A Richard H. Kirk
Sì, è davvero così: i Cabaret Voltaire non sono mai stati una band nel senso classico del termine, ma, più propriamente, sono stati un progetto artistico seminale, non solo per la musica elettronica e industriale, ma per lo stesso movimento punk. Il loro sguardo, infatti, è stato sempre rivolto a ciò che avveniva nel sottosuolo, nelle zone marginali, nei club e nelle periferie delle nostre città.
I punti cardinali del progetto sono sempre stati la sperimentazione; la schiettezza dei sentimenti e degli stati emotivi; la spigolosità delle forme estetiche; l’amore per il dance-floor, mentre, nel frattempo, quello che era il nostro mondo cambiava continuamente il proprio volto, abbracciando dapprima strategie e politiche sociali ed economiche di forte impatto industriale e capitalista, tali da sconvolgere, in maniera profonda, segnante e duratura, la geografia fisica dei luoghi e successivamente, sposando, nel nome del neo-liberismo e della globalizzazione, processi e filosofie di smantellamento, di spostamento e di sradicamento che hanno provocato una ulteriore trasformazione della nostra società.
Non più società dell’industria, bensì società dell’informazione.
Trasformazione che i Cabaret Voltaire hanno saputo accompagnare dal punto di vista musicale, inglobando elementi provocatori, post-industriali, sghembi, crudi e disumanizzanti all’interno delle loro trame sonore e dando vita a un immaginario collettivo obliquo ed estraniante e a una poetica di matrice elettronica che fosse, allo stesso tempo, innovativa, imprevedibile ed in grado di dare un senso di continuità alle ossessioni primordiali dei Velvet Underground, di Andy Warhol, di William Burroughs, del Dadaismo e della Beat Generation, unendo tempi, modi e luoghi distanti tra loro.
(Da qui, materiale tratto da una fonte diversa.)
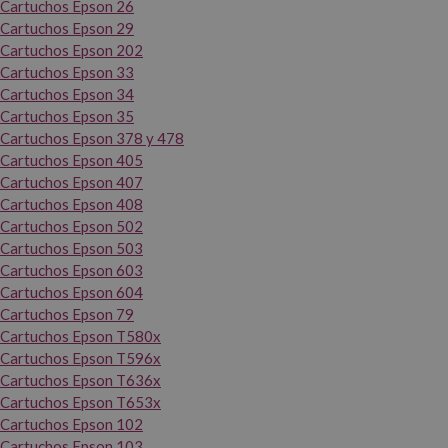
Cartuchos Epson 26
Cartuchos Epson 29
Cartuchos Epson 202
Cartuchos Epson 33
Cartuchos Epson 34
Cartuchos Epson 35
Cartuchos Epson 378 y 478
Cartuchos Epson 405
Cartuchos Epson 407
Cartuchos Epson 408
Cartuchos Epson 502
Cartuchos Epson 503
Cartuchos Epson 603
Cartuchos Epson 604
Cartuchos Epson 79
Cartuchos Epson T580x
Cartuchos Epson T596x
Cartuchos Epson T636x
Cartuchos Epson T653x
Cartuchos Epson 102
Cartuchos Epson 103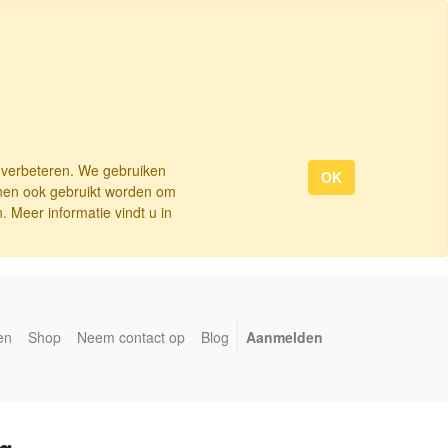
e verbeteren. We gebruiken
OK
nnen ook gebruikt worden om
 Meer informatie vindt u in
en
Shop
Neem contact op
Blog
Aanmelden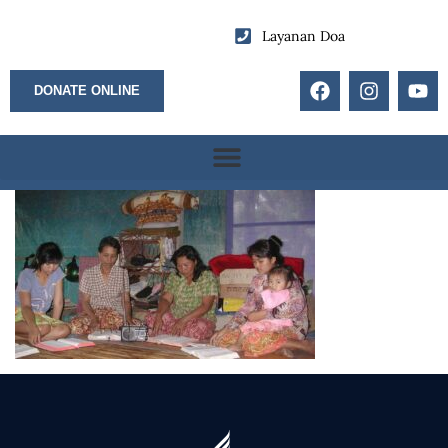
Layanan Doa
DONATE ONLINE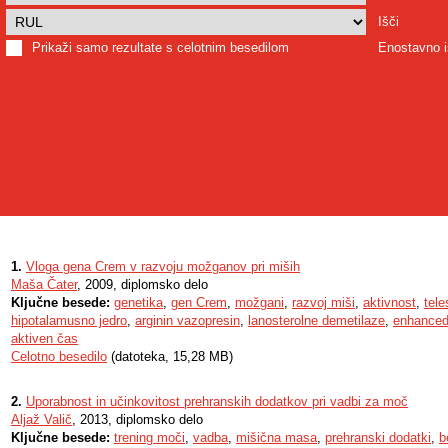
Išči
Prikaži samo rezultate s celotnim besedilom
Enostavno i
1.
Vloga gena Crem v razvoju možganov pri miših
Maša Čater
, 2009, diplomsko delo
Ključne besede:
genetika
,
gen Crem
,
možgani
,
razvoj miši
,
aktivnost
,
tele
hipotalamusno jedro
,
arginin vazopresin
,
lanosterolne demetilaze
,
enhanced 
aktiven čas
Celotno besedilo
(datoteka, 15,28 MB)
2.
Uporabnost in učinkovitost prehranskih dodatkov pri vadbi za moč
Aljaž Valič
, 2013, diplomsko delo
Ključne besede:
trening moči
,
vadba
,
mišična masa
,
prehranski dodatki
,
b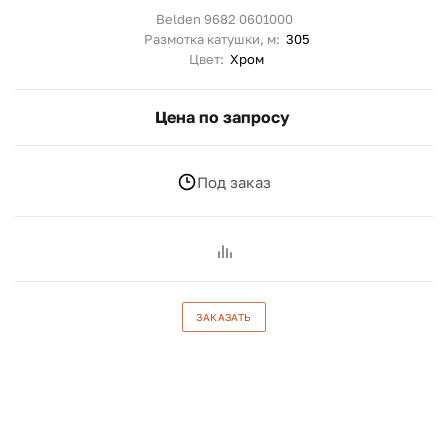
Belden 9682 0601000
Размотка катушки, м:
305
Цвет:
Хром
Цена по запросу
Под заказ
ЗАКАЗАТЬ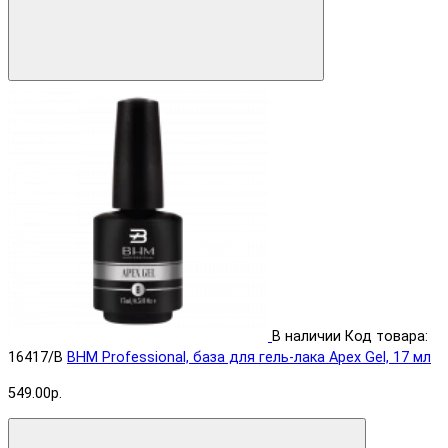
В наличии
Код товара:
16417/B
BHM Professional, база для гель-лака Apex Gel, 17 мл
549.00р.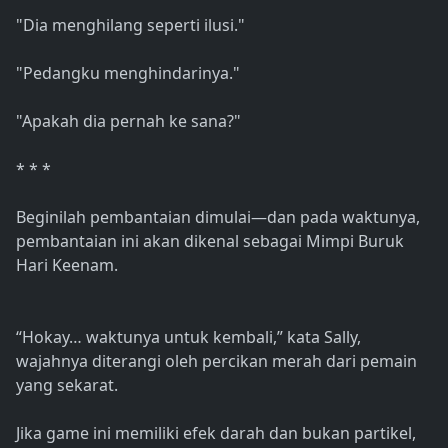
"Dia menghilang seperti ilusi."
"Pedangku menghindarinya."
"Apakah dia pernah ke sana?"
* * *
Beginilah pembantaian dimulai—dan pada waktunya,
pembantaian ini akan dikenal sebagai Mimpi Buruk
Hari Keenam.
“Hokay… waktunya untuk kembali,” kata Sally,
wajahnya diterangi oleh percikan merah dari pemain
yang sekarat.
Jika game ini memiliki efek darah dan bukan partikel,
Unione resa possibile attraverso la manipolazione del rumore, dei respiri, dei battiti, delle voci, delle narrazioni collettive che, da sempre, contraddistinguono e caratterizzano le diverse epoche storiche dello sviluppo umano. Un atteggiamento vivido e pulsante che ritroviamo nell’attuale scena post-punk, nelle sue ritmiche abrasive ed estranianti, nelle sue blasfemie politiche, nella tendenza a inglobare e fare proprie ritmiche techno, dub ed house, denudando tutta l’ipocrisia e la falsa solidarietà che, sovente, si cela dietro i nostri comportamenti. Tutto ciò rende i Cabaret Voltaire estremamente e visceralmente attuali.
Perdersi nei meandri di “Nag, Nag, Nag”, seguire i beat claustrofobici dei loro brani, è come nuotare in un buco nero, è come riassaporare idee e pensieri che credevamo di aver sconfitto definitivamente, è come aprirsi al dolore. Ma, allo stesso tempo, se ne ha la consapevolezza, perché quella dei Cabaret Voltaire non è solo una provocazione fine a sé stessa, ma è in gioco il nostro spirito critico, la necessità di avere un risveglio politico e sociale, nonché il bisogno di esprimere un diritto fondamentale dell’essere umano, quello alla verità. Senza verità non esisterà alcun passato, nessuna storia da raccontare, nessuna lezione dalla quale poter trarre un monito o un insegnamento e se non esisterà il passato, il presente sarà un tempo fasullo e una semplice caricatura di sé stesso, ed il futuro non potrà mai arrivare.